-- Opening Marker --

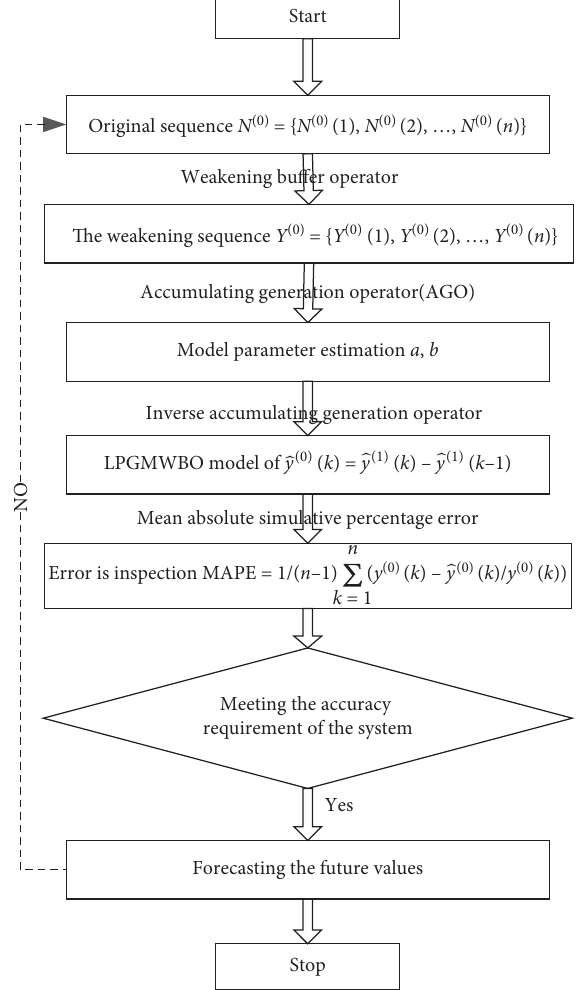
Figure 1: Flowchart of the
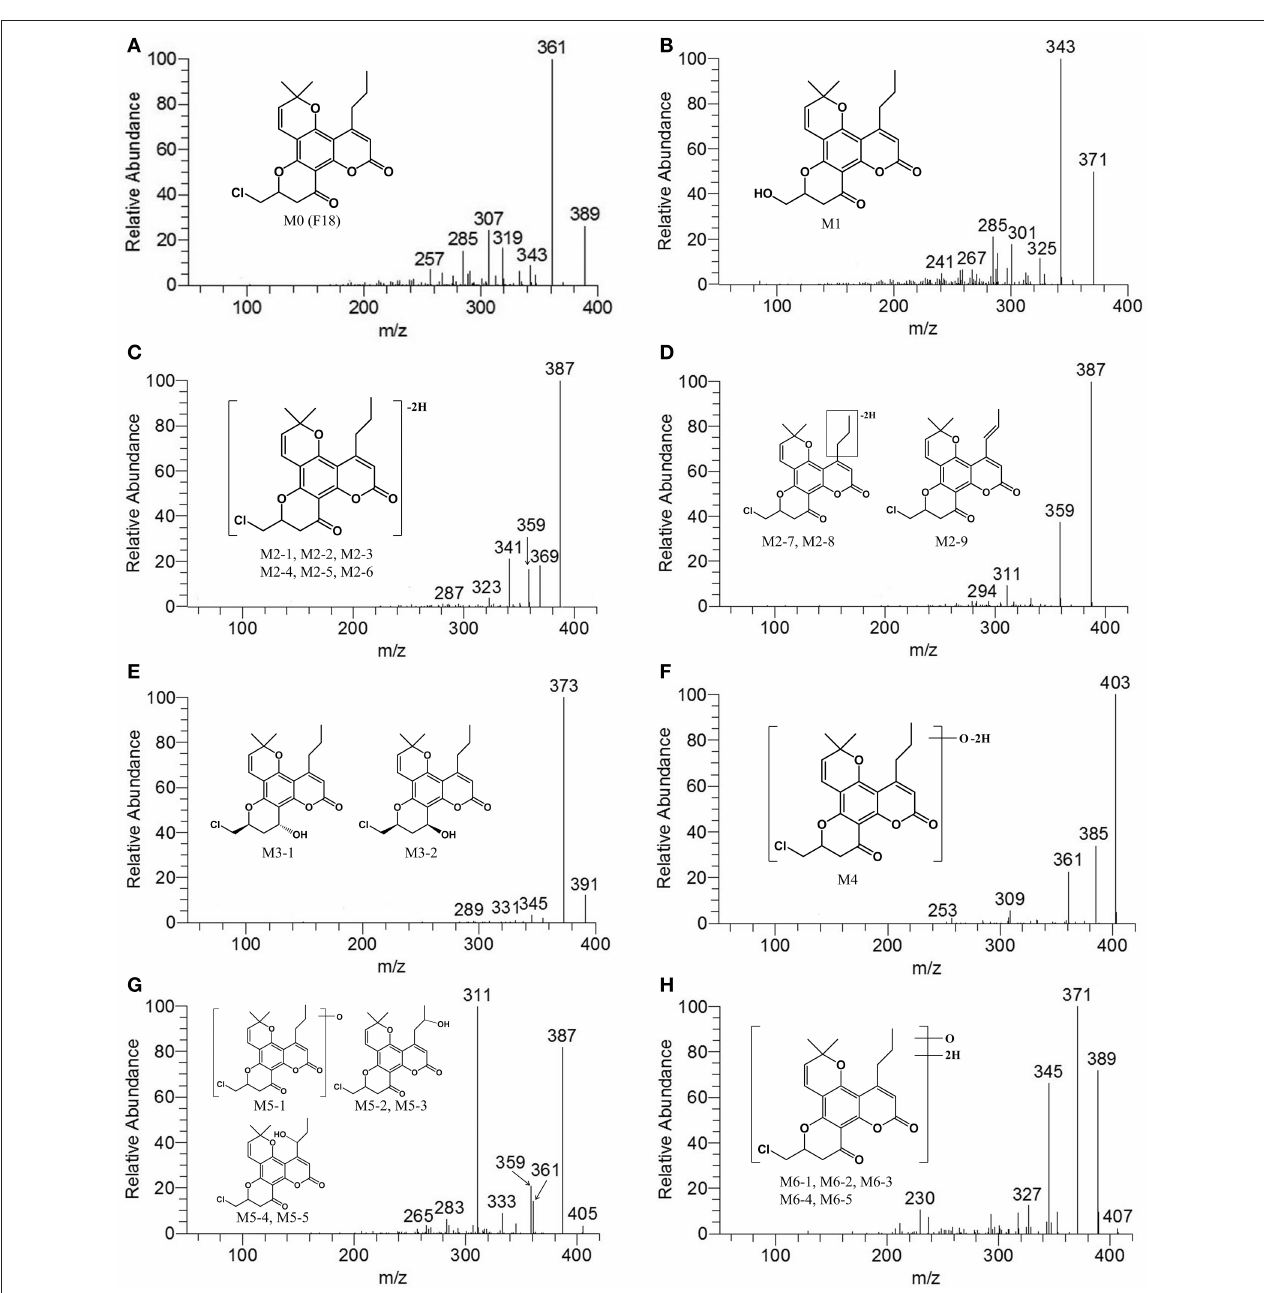
FIGURE 3 | MS 2 spectra of F18 and its metabolites in HLM incubation in the presence of a NADPH-generating system. (A) , F18 ( m/z 389); (B) , M1 ( m/z 371); (C) , M2-1, M2-2, M2-3, M2-4, M2-5, and M2-6 ( m/z 387); (D) , M2-7, M2-8, and M2-9 ( m/z 387); (E) , M3-1 and M3-2 ( m/z 391); (F) , M4 ( m/z 403); (G) , M5-1, M5-2, M5-3, M5-4, and M5-5 ( m/z 405); and (H) , M6-1, M6-2, M6-3, M6-4, and M6-5 ( m/z 407). MS 2 data were obtained from the respective [M + H] + ions as the precursors for collision-induced dissociation.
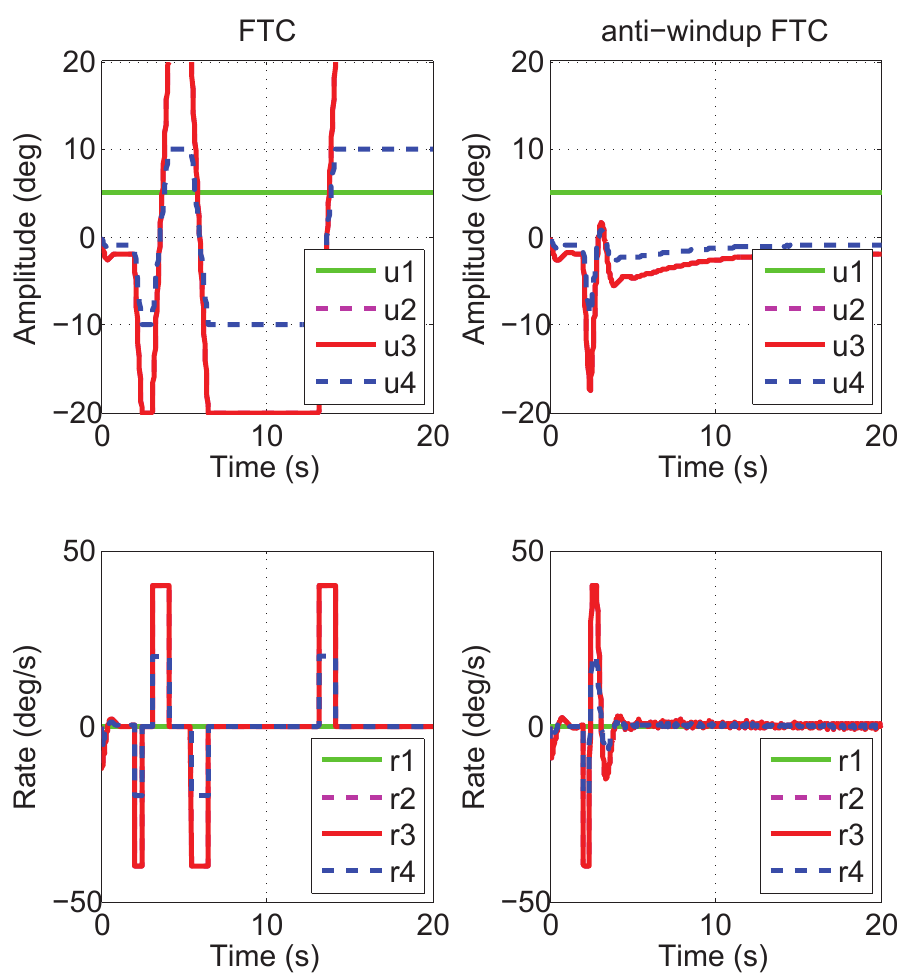
Figure 12. Actuator deflections and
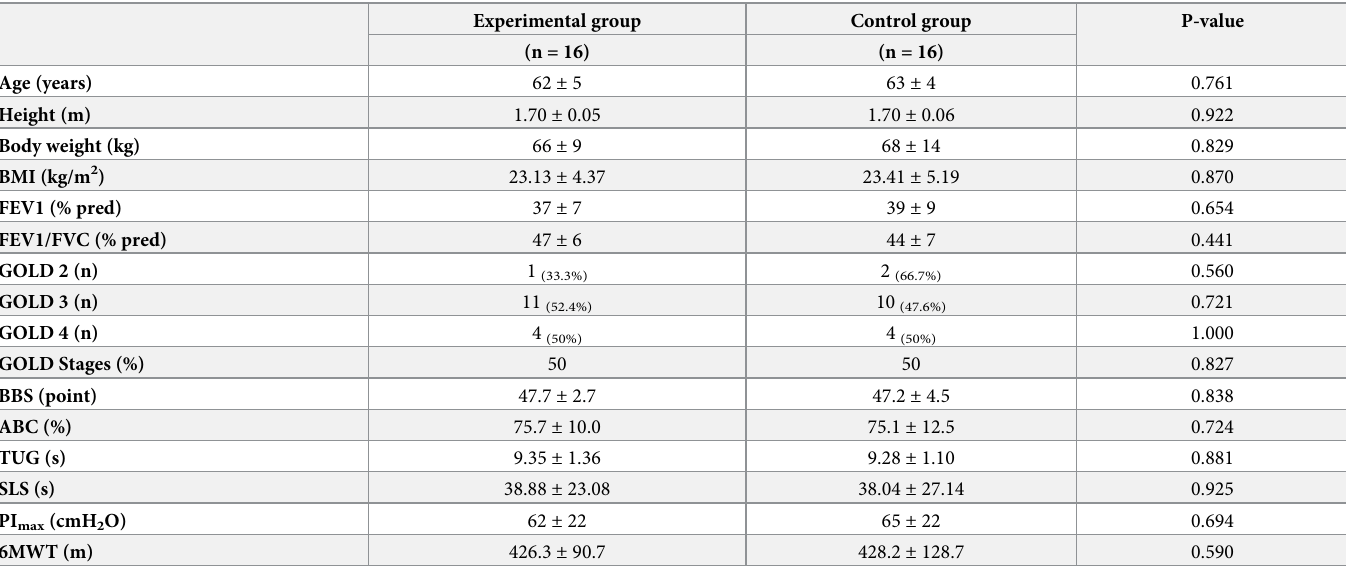
Table 2. Baseline patients’ characteristics and values of initial assessments.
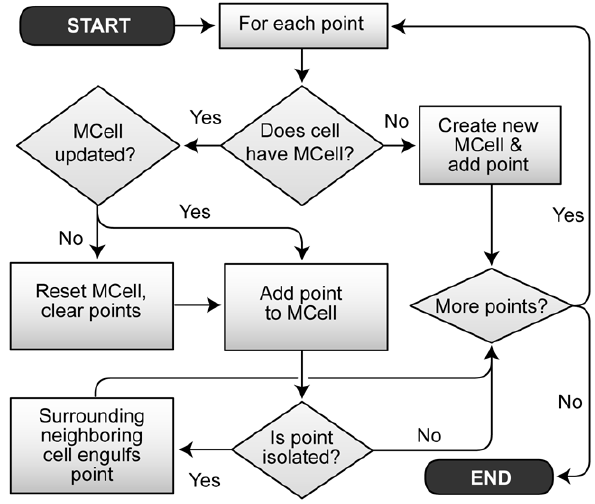
Figure 11. MCell point assignment flow chart. An MCell point has no specific cystogenesis counterpart. Once per simulation cycle, each point is assigned to the MCell agent associated with the CELL enclosing that point. MCell point lists are initialized during each simulation cycle. Additionally, surrounding CELLS engulf isolated points.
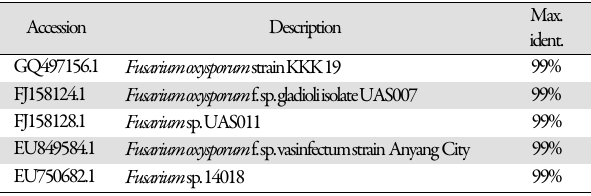
Table 1. List of reference cultures of Fusarium oxysporum in Gen Bank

-- Closing Marker --

**WHAT IS REQUIRED**
Tell how many lines above contain the word "Table". Give the number alone.

**TASK ANSWER**
2